Question

\[let \ f:\mathbb{R}\to \mathbb{R} \ and \ one \ to \ one \ and \ A,B\subseteq \mathbb{R}. \ Prove, \ f(A \cap B)=f(A)\cap f(B)\]

Answer 1

@Kainui

Answer 2

@Loser66 canyou figure out this?

Answer 3

Real analysis? haizzz, I am lazy to look up the note

Answer 4

ok, let me try

Answer 5

Thank you

Answer 6

I've done work on this question.
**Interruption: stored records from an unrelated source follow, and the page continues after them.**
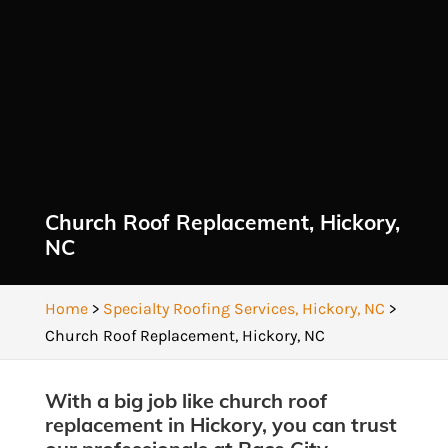
Church Roof Replacement, Hickory,
NC
Home
>
Specialty Roofing Services, Hickory, NC
>
Church Roof Replacement, Hickory, NC
With a big job like church roof
replacement in Hickory, you can trust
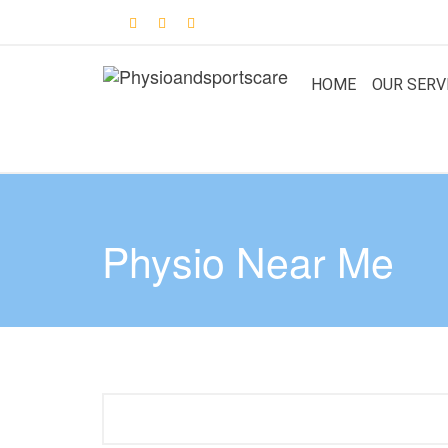
HOME
OUR SERV
Physio Near Me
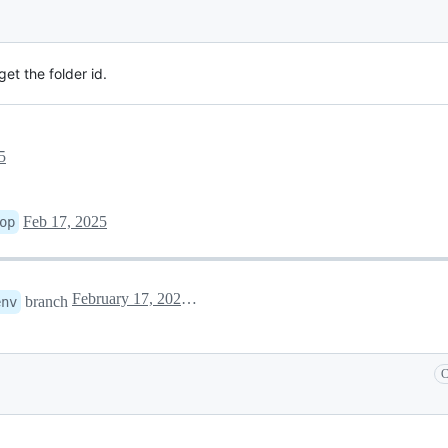
et the folder id.
5
Feb 17, 2025
op
February 17, 2025 06:20
branch
env
C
Would you like to see it?

Answer 7

rather "some work"

Answer 8

I first assumed that f(A intersection B) does not equal to f(A) intersection f(B)

Answer 9

(I tried to do it using contradiction method.)

Answer 10

That means there exists some x belong(s) to A intersection B such that f(x) does not belong to f(A) intersection f(B)

Answer 11

or

Answer 12

Let \(y\in f(A\cap B)\) then there exist \(x \in (A\cap B)\) such that f(x) = y
\(x \in (A\cap B)\), hence \(x\in A\) and \(x\in B\)

Answer 13

\(x\in A\) then \(f(x) \in f(A)\)
\(x\in B\) then\(f(x)\in f(B)\)
-----------------------------
\(f(x) \in f(A)\cap f(B)\)
hence \(f(A\cap B) \subset f(A)\cap f(B)\)

Answer 14

one way is done, now another way

Answer 15

ok...

Answer 16

just go back ward.

Answer 17

you know that we need prove both ways, right?